Tommy in a box! SUTR Special Report from Oxford.

Anti-fascists in Oxford ruined the big night for Nazi Yaxley-Lennon and fascist Laurence Fox last night.

Report from Oxford SUTR

One thousand people assembled at three positions in mass numbers which completely blocked entry for all but around 20 out of 600 ticket holders for the racist spectacle. The ‘debate’ was delayed for hours and ran with megaphone chants ringing into the hall.

Shamefully, St Michael’s street hosting restaurants, cafés and hotels was closed by private hire security and metal fences erected. A reportedly £800,000 policing operation could not stop the anti-racist majority from wrecking Yaxley-Lennon’s evening thanks to our numbers and determination. The fascist speakers had to be hurried in several hours early by car, not risking a public reception.

Young Muslim students chanted at the debate club president “how dare you use our Muslim name”.

Auditors were taken off our demonstrations, and a pitiful turnout of 11 organised Tommy supporters who attracted some kids to boost their numbers to 40 shuffled off early.

As well as banging music from Oxford Love Music Hate Racism and speeches from councillors and campaign leads, the night was dominated by endless chanting and pressure. “Whose world? Our world. Whose future? Our future.”
The crowd sang “No audience for fascists” triumphantly.

A healthy contingent of anti-fascists remained past midnight anticipating the nazi scurrying out. We blared “Now Tommy’s in a box, in a box” into the chamber until our megaphone battery died.

What stronger proof is there that Oxford is anti-fascist? And this, the thousand say, is our world!

Monitoring Group Comment


Opposing fascists such as Tommy Robinson is a defence of democracy.


The fascist and far-right tradition
has always sought to divide people through racism, scapegoating and violence while attacking the organisations that allow ordinary people to fight for their interests.

Democracy is more than a ballot box every few years. It depends on the right to organise, protest, join trade unions, worship freely, and live without fear of intimidation. When the far right targets migrants, Muslims, refugees or anti-racist campaigners, it seeks to narrow those democratic freedoms for everyone.

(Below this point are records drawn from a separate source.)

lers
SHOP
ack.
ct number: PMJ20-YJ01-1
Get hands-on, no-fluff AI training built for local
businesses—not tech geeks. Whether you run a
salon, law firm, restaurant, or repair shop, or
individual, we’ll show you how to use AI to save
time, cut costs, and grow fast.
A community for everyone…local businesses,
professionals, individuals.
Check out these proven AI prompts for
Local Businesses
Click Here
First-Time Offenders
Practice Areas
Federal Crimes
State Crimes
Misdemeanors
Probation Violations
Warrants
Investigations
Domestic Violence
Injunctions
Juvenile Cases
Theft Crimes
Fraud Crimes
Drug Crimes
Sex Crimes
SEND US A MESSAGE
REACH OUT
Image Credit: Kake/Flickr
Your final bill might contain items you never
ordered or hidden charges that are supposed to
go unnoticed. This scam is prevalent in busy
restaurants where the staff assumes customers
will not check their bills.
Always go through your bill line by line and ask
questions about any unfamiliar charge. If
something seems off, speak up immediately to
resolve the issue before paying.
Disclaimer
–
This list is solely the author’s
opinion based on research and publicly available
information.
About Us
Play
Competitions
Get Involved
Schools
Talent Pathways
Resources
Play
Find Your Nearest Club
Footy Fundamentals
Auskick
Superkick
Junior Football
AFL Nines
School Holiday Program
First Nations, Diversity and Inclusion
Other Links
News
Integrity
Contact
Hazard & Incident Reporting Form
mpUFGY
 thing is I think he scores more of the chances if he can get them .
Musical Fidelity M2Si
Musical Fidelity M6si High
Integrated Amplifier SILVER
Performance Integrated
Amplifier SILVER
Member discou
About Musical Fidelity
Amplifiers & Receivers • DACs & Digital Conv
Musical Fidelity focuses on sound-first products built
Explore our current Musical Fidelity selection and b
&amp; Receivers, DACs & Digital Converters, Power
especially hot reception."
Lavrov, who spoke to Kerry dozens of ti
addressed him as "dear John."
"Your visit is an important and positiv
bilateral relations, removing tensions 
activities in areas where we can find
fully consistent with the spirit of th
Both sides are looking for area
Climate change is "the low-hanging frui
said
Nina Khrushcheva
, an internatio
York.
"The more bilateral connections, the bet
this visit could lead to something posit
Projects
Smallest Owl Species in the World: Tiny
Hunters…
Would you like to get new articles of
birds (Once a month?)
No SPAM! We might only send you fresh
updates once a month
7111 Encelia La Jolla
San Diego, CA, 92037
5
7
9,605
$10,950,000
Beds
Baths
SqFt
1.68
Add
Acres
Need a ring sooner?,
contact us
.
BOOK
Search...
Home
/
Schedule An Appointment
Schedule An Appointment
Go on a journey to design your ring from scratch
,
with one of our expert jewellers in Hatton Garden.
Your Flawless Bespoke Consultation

History shows that fascist movements grow when they are allowed to organise unopposed. They use democratic space not to expand democracy, but to destroy it. In the 1930’s in Germany and Italy the fascists abolished democracy entirely.

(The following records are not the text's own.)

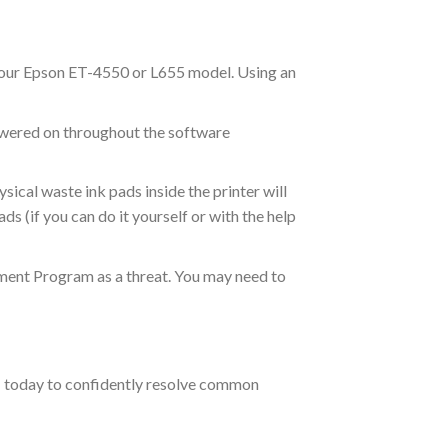
your Epson ET-4550 or L655 model. Using an
owered on throughout the software
ical waste ink pads inside the printer will
ds (if you can do it yourself or with the help
ment Program as a threat. You may need to
m
today to confidently resolve common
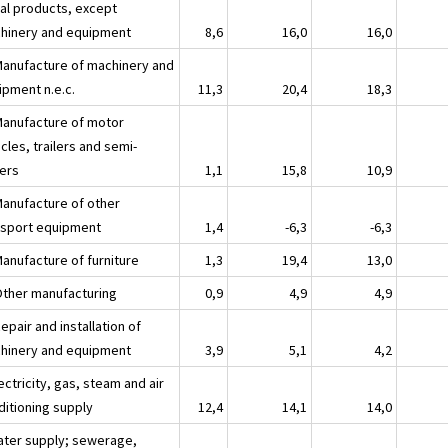
al products, except
hinery and equipment
8,6
16,0
16,0
Manufacture of machinery and
ipment n.e.c.
11,3
20,4
18,3
Manufacture of motor
cles, trailers and semi-
lers
1,1
15,8
10,9
Manufacture of other
nsport equipment
1,4
-6,3
-6,3
Manufacture of furniture
1,3
19,4
13,0
Other manufacturing
0,9
4,9
4,9
epair and installation of
hinery and equipment
3,9
5,1
4,2
ectricity, gas, steam and air
ditioning supply
12,4
14,1
14,0
ater supply; sewerage,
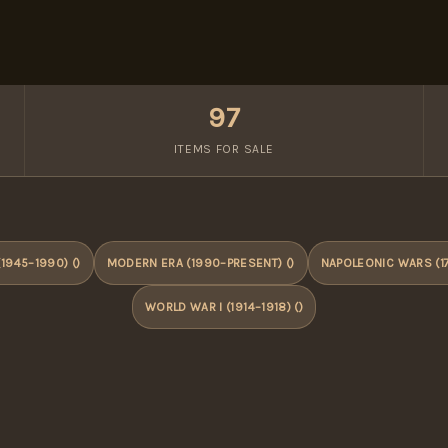
97
ITEMS FOR SALE
1945–1990) ()
MODERN ERA (1990–PRESENT) ()
NAPOLEONIC WARS (17
WORLD WAR I (1914–1918) ()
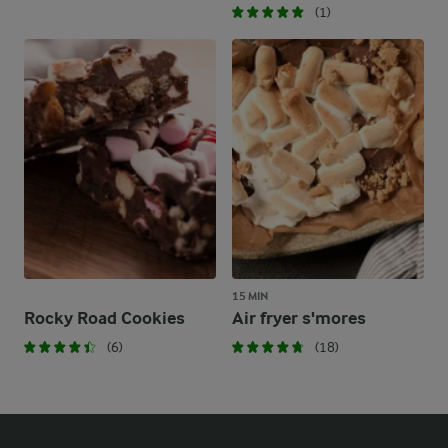
(1)
15 MIN
Rocky Road Cookies
Air fryer s'mores
(6)
(18)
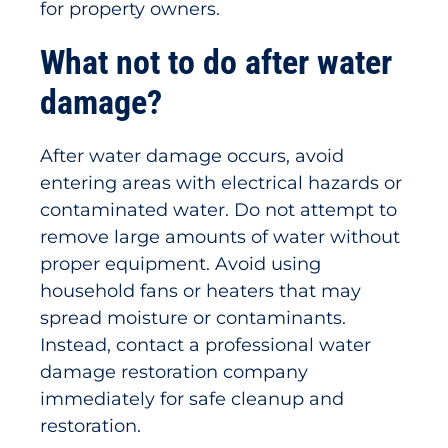
for property owners.
What not to do after water
damage?
After water damage occurs, avoid
entering areas with electrical hazards or
contaminated water. Do not attempt to
remove large amounts of water without
proper equipment. Avoid using
household fans or heaters that may
spread moisture or contaminants.
Instead, contact a professional water
damage restoration company
immediately for safe cleanup and
restoration.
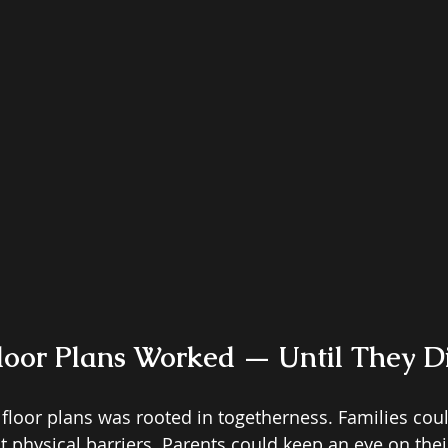
loor Plans Worked — Until They Di
floor plans was rooted in togetherness. Families could
 physical barriers. Parents could keep an eye on thei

Robinson’s goal is the initiation of pogroms and the use of mass marches to physically intimidate movements such as Palestine solidarity. The purpose of his public appearances is not to contrribute to debate but to build fascist organisation and then legitimate that organisation.

That is why mass, united, anti-racist mobilisation is essential. By confronting fascists in the streets and denying them the confidence to grow, anti-racists defend the democratic rights of all people, whatever their background.

The struggle against fascism is therefore not separate from the struggle for democracy—it is one of its most important expressions.